■ TASK DIRECTIONS: Please count the lines in the records below that contain the string "used", with case counting, and give only that number.

((

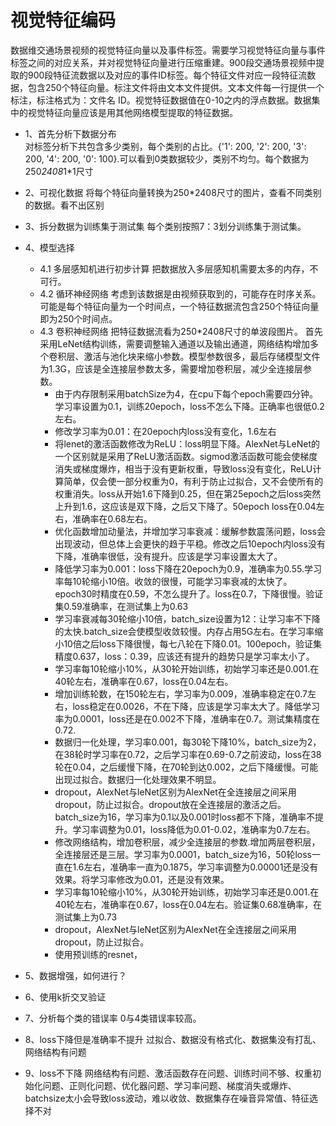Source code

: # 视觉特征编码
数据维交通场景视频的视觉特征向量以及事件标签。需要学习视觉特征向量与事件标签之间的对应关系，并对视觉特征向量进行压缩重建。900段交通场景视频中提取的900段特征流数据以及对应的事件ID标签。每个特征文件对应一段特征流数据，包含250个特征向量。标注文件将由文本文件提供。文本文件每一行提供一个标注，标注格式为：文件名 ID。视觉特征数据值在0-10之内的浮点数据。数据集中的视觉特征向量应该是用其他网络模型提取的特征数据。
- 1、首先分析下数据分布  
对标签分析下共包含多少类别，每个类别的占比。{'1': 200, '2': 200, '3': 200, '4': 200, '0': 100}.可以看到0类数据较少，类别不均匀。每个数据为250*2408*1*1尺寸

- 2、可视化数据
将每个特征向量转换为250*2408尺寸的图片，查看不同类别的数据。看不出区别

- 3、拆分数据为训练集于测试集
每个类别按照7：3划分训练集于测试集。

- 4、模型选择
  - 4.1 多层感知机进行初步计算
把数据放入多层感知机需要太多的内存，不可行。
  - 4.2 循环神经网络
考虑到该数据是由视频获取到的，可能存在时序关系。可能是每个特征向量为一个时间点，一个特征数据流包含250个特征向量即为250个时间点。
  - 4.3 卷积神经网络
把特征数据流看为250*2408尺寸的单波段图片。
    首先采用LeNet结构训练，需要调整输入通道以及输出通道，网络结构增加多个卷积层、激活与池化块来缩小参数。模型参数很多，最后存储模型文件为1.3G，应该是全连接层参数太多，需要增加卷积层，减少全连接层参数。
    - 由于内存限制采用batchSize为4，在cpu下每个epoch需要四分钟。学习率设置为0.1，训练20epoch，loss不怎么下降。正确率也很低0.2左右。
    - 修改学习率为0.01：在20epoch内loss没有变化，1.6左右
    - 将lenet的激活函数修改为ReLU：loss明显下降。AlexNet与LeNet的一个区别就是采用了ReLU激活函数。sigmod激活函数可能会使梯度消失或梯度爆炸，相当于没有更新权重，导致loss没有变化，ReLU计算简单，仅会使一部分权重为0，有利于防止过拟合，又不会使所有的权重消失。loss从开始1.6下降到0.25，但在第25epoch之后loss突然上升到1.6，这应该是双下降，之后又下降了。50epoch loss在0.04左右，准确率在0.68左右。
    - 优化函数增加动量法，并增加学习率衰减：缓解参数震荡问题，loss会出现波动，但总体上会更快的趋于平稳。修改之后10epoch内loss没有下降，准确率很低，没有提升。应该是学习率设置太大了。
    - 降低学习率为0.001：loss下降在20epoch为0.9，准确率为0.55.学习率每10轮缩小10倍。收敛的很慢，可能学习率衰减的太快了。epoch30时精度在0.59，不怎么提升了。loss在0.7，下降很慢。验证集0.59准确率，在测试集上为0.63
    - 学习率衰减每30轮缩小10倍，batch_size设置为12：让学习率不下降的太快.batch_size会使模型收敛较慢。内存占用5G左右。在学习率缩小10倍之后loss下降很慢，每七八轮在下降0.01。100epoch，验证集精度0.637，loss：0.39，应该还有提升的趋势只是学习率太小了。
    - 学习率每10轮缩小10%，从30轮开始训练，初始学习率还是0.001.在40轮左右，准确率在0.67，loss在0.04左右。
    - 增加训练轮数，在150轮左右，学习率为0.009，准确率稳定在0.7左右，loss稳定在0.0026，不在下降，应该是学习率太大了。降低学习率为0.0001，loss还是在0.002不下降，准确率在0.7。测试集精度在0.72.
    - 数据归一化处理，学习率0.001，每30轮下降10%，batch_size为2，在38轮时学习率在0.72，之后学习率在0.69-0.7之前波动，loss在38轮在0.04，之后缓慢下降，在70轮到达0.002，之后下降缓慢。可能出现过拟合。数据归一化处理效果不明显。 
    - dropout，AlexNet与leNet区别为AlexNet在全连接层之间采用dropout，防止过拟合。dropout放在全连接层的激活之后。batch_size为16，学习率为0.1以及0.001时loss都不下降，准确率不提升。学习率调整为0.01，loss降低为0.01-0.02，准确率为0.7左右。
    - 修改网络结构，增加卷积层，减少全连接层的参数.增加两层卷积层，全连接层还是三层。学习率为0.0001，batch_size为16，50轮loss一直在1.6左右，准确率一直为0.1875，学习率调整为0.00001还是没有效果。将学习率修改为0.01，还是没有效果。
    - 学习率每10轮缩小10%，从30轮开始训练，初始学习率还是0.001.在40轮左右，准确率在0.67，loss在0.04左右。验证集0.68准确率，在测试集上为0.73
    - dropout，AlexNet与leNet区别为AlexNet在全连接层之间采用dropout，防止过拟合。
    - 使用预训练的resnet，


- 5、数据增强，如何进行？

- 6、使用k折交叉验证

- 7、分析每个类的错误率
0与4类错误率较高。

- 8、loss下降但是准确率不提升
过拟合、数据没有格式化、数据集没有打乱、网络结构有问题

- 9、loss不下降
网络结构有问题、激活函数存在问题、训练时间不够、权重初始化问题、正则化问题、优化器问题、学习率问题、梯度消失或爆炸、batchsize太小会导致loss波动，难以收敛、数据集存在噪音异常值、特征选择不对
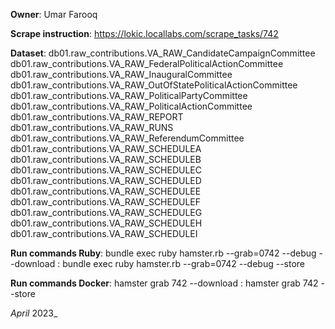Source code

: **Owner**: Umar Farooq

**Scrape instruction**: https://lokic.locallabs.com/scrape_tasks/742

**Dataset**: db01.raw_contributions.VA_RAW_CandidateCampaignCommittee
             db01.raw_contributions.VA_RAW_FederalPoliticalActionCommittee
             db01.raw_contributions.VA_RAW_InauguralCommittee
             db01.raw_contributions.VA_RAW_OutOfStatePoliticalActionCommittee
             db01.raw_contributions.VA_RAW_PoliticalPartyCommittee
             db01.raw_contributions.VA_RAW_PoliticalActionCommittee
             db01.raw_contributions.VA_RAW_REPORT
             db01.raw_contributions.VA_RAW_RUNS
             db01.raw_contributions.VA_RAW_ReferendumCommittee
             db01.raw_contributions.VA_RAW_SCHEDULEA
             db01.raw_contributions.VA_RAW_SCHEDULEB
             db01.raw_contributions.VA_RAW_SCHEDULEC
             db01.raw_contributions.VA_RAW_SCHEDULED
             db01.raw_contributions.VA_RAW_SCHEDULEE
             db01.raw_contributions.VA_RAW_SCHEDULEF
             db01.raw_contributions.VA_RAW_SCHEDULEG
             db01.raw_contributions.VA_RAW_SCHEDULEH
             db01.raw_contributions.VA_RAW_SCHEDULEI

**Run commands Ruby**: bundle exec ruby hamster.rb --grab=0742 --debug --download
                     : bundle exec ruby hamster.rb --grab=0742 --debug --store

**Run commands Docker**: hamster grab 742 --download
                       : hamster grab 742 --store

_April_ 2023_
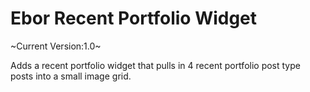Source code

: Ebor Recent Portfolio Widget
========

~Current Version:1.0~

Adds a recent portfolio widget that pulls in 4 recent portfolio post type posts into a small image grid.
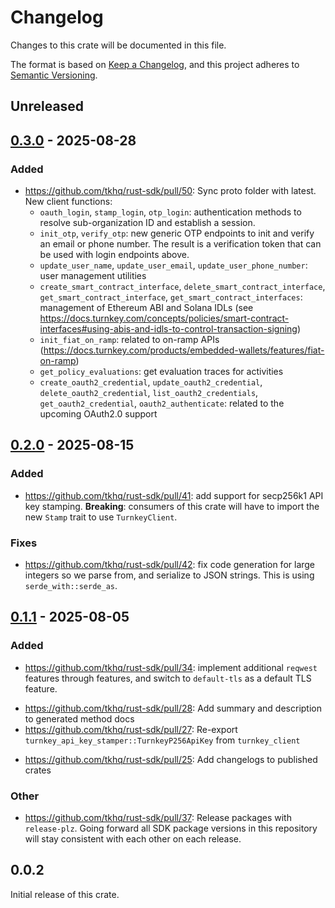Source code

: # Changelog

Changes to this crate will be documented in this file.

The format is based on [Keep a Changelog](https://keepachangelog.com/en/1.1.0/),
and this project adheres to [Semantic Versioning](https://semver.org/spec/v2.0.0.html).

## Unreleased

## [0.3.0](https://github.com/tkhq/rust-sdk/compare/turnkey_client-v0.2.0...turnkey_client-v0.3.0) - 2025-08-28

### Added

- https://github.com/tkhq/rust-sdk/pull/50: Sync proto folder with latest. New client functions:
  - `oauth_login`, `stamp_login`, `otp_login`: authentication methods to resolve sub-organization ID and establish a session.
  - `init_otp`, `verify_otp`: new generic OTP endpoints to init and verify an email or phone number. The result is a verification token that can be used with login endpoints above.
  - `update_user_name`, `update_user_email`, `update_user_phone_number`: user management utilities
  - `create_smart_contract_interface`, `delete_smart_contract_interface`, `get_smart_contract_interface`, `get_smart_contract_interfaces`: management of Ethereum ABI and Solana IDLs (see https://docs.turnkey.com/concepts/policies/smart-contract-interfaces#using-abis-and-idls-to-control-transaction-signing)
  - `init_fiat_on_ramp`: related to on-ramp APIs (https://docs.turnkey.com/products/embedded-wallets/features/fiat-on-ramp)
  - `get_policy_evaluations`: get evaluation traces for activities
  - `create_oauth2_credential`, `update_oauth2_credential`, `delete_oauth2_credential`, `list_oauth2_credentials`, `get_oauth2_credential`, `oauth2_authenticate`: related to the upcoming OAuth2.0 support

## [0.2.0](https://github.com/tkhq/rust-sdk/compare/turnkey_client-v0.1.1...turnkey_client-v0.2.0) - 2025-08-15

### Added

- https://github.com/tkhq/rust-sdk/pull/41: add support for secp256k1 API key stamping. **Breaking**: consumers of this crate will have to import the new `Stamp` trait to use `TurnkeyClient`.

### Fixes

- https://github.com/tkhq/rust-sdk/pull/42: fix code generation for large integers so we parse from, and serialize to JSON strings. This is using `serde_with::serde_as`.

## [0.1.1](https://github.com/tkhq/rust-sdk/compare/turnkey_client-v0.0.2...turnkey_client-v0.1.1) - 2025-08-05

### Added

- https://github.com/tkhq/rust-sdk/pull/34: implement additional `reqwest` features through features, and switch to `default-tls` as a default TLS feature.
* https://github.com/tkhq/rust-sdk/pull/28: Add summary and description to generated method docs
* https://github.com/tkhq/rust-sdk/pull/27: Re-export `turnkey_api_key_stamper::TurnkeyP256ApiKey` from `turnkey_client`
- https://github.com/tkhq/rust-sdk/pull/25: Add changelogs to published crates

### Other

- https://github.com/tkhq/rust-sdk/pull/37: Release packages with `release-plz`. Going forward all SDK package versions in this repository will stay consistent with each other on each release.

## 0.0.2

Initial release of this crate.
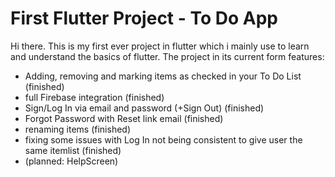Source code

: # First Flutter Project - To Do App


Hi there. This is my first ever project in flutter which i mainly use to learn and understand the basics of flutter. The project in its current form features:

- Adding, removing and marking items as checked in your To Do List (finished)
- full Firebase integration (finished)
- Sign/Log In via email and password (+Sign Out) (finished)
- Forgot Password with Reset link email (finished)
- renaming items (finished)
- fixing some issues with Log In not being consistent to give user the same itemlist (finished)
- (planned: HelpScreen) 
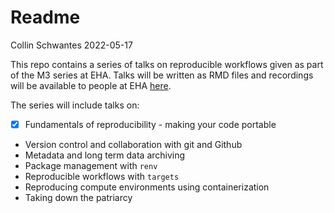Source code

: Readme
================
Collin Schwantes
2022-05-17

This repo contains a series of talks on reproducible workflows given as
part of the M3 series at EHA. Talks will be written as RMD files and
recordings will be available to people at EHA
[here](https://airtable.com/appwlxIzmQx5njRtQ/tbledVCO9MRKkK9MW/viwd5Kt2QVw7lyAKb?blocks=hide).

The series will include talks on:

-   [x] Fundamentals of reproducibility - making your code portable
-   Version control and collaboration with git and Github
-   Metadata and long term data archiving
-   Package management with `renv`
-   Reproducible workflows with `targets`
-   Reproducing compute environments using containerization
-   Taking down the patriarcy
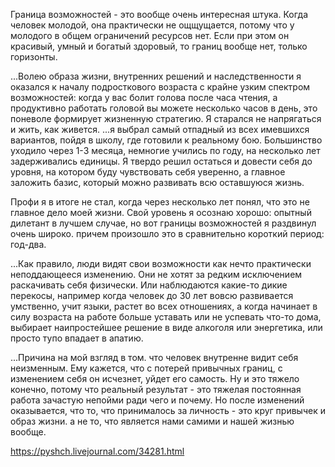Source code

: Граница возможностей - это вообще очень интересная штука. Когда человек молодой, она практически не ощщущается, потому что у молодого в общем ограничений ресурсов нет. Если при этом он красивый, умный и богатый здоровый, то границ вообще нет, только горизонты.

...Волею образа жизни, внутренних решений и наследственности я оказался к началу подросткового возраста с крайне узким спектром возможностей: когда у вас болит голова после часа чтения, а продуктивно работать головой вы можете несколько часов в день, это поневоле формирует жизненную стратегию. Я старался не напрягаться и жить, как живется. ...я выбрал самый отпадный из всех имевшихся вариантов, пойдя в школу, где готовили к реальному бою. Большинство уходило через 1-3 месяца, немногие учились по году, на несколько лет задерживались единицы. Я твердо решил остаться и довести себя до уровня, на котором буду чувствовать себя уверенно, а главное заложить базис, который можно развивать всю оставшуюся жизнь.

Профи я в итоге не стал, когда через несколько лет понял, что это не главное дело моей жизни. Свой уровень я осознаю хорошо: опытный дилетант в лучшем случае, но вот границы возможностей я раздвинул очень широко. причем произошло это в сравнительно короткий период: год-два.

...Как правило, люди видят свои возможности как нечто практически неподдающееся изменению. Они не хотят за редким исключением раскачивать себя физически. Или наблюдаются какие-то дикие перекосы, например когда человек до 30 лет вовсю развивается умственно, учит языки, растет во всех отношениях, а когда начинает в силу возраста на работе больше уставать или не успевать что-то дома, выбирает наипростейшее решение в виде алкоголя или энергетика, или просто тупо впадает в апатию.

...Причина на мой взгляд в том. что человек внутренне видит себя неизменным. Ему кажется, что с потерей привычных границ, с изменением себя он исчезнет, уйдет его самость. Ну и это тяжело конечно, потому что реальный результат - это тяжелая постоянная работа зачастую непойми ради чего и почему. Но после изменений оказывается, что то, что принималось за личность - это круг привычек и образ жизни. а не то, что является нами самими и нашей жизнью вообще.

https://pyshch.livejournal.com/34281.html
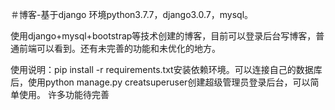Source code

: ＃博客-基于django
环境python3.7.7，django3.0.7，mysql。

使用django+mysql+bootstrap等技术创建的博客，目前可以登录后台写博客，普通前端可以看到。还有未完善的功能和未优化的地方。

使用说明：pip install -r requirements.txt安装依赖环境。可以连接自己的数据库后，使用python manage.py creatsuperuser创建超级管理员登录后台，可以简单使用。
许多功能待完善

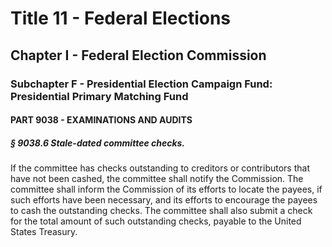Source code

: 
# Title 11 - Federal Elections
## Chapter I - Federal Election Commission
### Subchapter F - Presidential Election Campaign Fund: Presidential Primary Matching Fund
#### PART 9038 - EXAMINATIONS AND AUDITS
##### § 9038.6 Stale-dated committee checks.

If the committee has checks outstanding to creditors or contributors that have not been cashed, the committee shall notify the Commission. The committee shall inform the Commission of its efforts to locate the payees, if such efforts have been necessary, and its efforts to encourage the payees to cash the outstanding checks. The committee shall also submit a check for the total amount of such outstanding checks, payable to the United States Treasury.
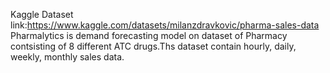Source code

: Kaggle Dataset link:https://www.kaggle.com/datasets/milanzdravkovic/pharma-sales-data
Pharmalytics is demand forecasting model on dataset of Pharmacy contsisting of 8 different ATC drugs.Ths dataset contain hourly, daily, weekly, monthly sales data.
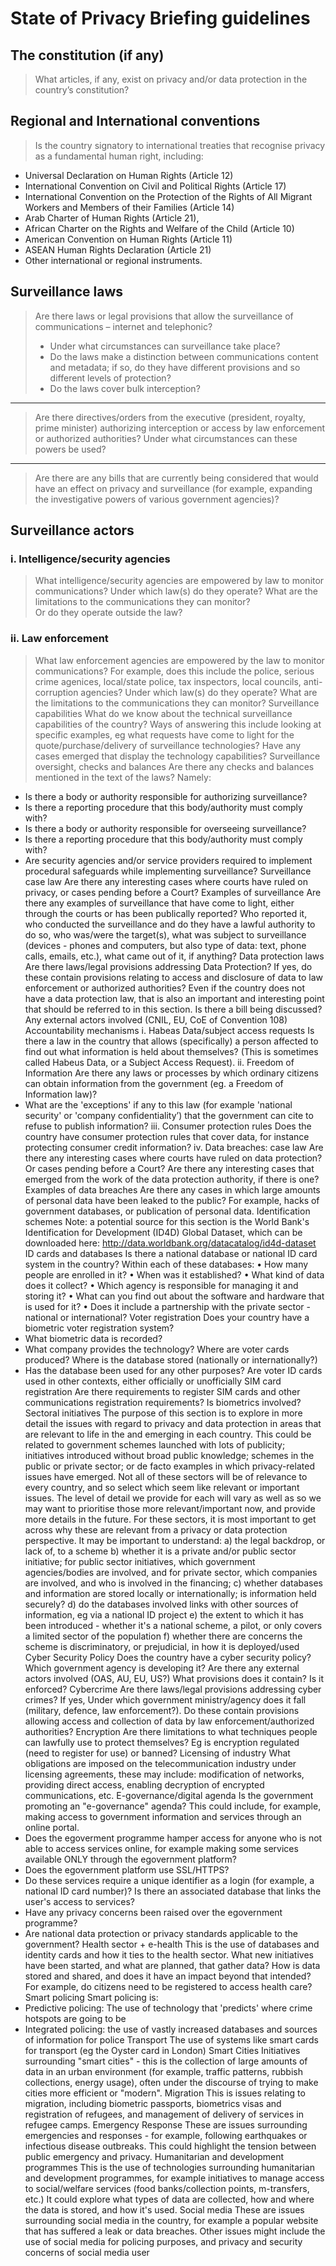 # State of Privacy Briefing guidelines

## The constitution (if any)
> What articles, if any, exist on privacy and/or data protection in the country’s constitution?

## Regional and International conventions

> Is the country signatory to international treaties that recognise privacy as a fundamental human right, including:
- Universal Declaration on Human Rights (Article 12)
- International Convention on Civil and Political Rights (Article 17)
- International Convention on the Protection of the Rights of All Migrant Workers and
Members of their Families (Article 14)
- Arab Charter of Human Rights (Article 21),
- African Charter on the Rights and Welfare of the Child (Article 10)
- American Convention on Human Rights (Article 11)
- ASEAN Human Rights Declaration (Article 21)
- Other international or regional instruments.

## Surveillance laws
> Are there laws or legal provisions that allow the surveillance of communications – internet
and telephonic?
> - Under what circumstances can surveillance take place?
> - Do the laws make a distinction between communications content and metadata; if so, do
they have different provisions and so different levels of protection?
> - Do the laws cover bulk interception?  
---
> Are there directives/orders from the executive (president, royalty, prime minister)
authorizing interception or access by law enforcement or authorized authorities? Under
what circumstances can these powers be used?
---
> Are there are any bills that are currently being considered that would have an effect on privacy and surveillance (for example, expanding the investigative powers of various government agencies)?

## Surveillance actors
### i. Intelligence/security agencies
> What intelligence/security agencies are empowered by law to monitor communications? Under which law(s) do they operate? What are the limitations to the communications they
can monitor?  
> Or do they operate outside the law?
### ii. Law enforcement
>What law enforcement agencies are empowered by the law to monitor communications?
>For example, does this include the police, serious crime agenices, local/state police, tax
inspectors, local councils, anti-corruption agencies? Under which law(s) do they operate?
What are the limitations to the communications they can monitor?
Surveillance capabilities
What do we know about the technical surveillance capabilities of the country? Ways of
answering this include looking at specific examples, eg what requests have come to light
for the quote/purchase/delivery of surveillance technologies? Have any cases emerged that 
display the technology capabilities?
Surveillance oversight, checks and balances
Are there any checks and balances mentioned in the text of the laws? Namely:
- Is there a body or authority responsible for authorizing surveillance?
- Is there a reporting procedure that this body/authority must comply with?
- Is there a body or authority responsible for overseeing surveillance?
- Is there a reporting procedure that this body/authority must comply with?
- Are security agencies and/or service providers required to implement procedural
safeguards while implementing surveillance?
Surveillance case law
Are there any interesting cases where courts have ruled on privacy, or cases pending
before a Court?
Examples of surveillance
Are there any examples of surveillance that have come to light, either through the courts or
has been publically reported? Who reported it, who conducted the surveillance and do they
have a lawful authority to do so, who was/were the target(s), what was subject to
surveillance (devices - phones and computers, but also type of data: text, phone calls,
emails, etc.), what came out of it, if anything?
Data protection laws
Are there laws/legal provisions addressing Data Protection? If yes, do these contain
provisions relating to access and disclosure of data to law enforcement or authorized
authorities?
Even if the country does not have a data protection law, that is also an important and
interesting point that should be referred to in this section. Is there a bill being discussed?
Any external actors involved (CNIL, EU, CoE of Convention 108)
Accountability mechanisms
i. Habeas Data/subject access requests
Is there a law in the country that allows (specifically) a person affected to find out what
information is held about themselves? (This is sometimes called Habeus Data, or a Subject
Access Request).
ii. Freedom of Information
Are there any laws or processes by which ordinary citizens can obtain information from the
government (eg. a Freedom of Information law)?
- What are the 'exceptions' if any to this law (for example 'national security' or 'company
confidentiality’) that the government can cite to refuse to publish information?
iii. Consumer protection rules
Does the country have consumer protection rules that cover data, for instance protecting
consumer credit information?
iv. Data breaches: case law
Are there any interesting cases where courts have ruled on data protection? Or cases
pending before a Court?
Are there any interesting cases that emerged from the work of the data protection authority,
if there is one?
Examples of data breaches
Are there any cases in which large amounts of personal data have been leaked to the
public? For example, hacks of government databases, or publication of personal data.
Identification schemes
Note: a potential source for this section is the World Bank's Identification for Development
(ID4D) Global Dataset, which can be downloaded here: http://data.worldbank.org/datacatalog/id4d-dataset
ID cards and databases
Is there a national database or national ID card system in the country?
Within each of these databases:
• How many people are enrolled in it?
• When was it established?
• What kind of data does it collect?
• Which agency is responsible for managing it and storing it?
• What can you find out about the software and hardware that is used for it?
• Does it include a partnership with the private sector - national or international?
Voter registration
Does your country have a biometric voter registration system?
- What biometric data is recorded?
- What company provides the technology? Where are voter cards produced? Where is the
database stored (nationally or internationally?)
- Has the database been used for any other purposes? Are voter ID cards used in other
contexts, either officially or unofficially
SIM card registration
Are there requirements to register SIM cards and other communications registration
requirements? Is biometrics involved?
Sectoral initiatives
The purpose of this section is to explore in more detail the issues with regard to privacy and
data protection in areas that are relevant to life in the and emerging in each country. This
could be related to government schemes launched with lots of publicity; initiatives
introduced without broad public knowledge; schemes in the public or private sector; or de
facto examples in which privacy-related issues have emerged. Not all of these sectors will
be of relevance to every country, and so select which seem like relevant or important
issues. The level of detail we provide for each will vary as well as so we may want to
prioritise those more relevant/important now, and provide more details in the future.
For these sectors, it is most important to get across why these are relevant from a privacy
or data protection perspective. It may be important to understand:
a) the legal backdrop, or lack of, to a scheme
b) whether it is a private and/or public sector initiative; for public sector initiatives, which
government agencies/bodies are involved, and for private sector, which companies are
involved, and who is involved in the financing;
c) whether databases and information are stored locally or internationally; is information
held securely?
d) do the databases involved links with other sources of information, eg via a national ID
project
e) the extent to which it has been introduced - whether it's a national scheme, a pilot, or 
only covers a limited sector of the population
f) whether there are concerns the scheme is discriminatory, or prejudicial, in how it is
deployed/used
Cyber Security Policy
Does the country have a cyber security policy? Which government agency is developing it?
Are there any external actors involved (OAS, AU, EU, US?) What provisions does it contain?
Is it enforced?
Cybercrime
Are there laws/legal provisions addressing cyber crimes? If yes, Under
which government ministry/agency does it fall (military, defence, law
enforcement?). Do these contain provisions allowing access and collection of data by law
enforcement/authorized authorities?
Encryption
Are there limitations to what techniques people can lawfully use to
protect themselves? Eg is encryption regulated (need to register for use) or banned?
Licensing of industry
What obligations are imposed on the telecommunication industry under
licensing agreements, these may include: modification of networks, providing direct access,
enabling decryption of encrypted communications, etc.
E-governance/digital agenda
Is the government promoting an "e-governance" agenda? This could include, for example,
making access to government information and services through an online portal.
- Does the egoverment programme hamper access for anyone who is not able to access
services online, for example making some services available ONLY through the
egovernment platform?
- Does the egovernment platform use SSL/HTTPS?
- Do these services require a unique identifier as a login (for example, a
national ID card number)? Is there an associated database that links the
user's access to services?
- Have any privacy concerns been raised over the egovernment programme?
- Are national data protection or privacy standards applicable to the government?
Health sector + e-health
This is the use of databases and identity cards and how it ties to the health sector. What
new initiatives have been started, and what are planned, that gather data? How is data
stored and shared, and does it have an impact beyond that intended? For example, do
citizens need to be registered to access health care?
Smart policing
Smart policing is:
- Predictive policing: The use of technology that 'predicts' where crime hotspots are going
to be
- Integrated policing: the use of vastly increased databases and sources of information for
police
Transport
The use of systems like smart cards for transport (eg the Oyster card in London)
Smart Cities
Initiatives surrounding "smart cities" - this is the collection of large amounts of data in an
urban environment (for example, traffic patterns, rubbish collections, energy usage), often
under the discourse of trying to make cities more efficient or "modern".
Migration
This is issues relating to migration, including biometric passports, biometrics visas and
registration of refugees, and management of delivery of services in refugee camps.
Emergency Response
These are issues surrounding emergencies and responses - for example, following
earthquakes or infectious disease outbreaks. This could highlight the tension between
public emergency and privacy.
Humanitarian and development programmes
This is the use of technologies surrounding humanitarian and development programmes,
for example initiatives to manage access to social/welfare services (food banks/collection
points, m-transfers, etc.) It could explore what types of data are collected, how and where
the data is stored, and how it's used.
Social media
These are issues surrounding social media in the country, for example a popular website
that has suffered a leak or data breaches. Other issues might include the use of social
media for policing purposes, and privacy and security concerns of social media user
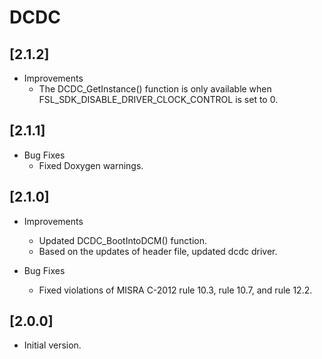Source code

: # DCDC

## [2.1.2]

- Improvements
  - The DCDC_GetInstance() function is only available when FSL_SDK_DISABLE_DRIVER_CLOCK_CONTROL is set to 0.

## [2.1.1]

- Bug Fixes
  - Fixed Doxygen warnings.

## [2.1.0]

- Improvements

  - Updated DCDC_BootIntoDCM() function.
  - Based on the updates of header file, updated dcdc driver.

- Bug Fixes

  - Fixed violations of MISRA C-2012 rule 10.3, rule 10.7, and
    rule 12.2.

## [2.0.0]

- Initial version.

))

■ FINISHED TASK: 6